Transcriptome analysis of human lung andenocarcinoma cell line A549, in which ARAF was depleted and reconstituted with an empty vector control, ARAF wildtype, or a dimer deficient and kinase inactive mutant.. Transcriptome analysis of human lung andenocarcinoma cell line A549, in which ARAF was depleted and reconstituted with an empty vector control, ARAF wildtype, or a dimer deficient and kinase inactive mutant.

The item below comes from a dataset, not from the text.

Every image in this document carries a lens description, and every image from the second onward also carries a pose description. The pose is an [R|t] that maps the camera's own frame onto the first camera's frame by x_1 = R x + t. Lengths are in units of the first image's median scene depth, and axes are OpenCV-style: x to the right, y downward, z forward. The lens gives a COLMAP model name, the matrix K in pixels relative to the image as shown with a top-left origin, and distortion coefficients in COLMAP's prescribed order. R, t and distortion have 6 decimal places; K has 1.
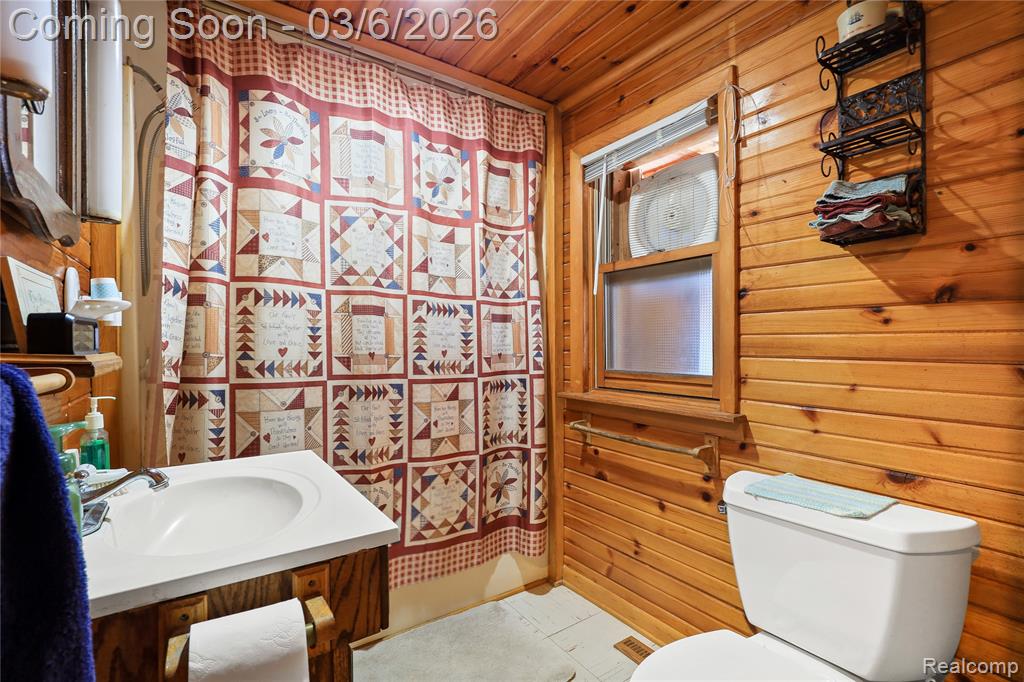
lens RADIAL K [[467.8, 0, 510.0], [0, 467.8, 344.1], [0, 0, 1]] dist [-0.016938, 0.001886]
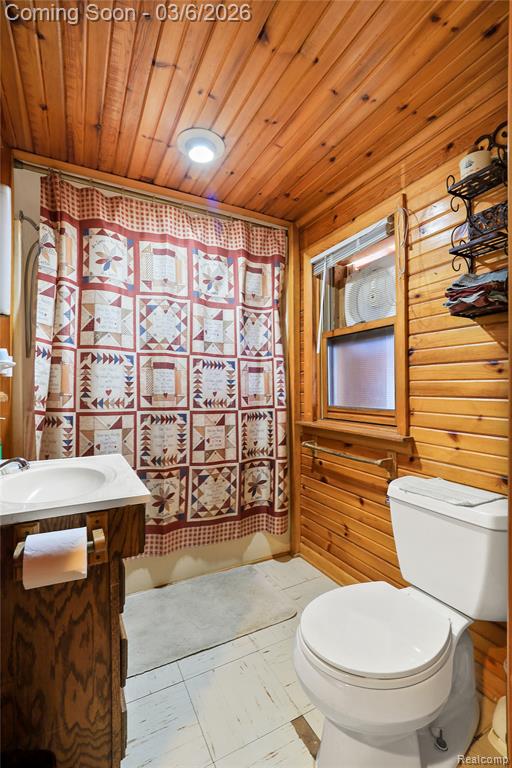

RNA sequencing analysis of A549 cells that were depleted for ARAF (shARAF) and reconstituted with either empty vector control (+EV) or ARAF wildtype (+ARAF) or dimer deficient ARAF kinase (+R362H) respectively to identify factors that are differentially regulated by ARAF and its kinase activity. In particular, we discovered that ARAF regulates genes that are involved in proliferation and malignant growth by surpressing gene expression of members of the ERBB3/ AKT signaling pathway. At the same time, a functional interpretation of the differentially expressed (DE) genes with topGO indicated an important role of ARAF in regulation of genes involved in, among others, cell adhesion, cell motility, epithelial cell migration. Overall design: Two biological replicates of A549 cells that were depleted for ARAF (shARAF), reconstituted with either empty vector control (+EV) or ARAF wildtype (+ARAF) and its kinase deficient mutant (+R362H) were seeded in a 6-well cell culture dish and left for growing (48h) before RNA isolation. After ice cold PBS-wash, cells were either detached with EDTA or directly lysed on plate using High Pure RNA Isolation kit (Cat#11828665001, Roche) according to maufacturer´s instructions. Total RNA was quantified by a Qubit 2.0 fluorometer (Invitrogen) and RNA quality and integrity was determined using a RNA6000 Nano chip on Bioanalyzer 2100 (Agilent). Samples with RNA integrity number (RIN) > 8 were further subjected for RNA library preparation. Barcoded cDNA libraries were prepared from 500 ng of total RNA using the NEBnext Poly(A) mRNA Magnetic Isolation Module and NEBNext Ultra RNA Library Prep Kit for Illumina (NEB) according to the provided instruction. Library quantity was assessed on a Qubit 2.0 using Invitrogen’s Qubit HS assay kit and library size was determined using Agilent’s Bioanalyzer 2100 and a HS DNA assay chip. Barcoded RNA-Seq libraries were onboard clustered using HiSeq Rapid SR Cluster Kit v2 using 8pM and 51 bps were sequenced on an Illumina HiSeq2500 using a HiSeq Rapid SBS kit v2.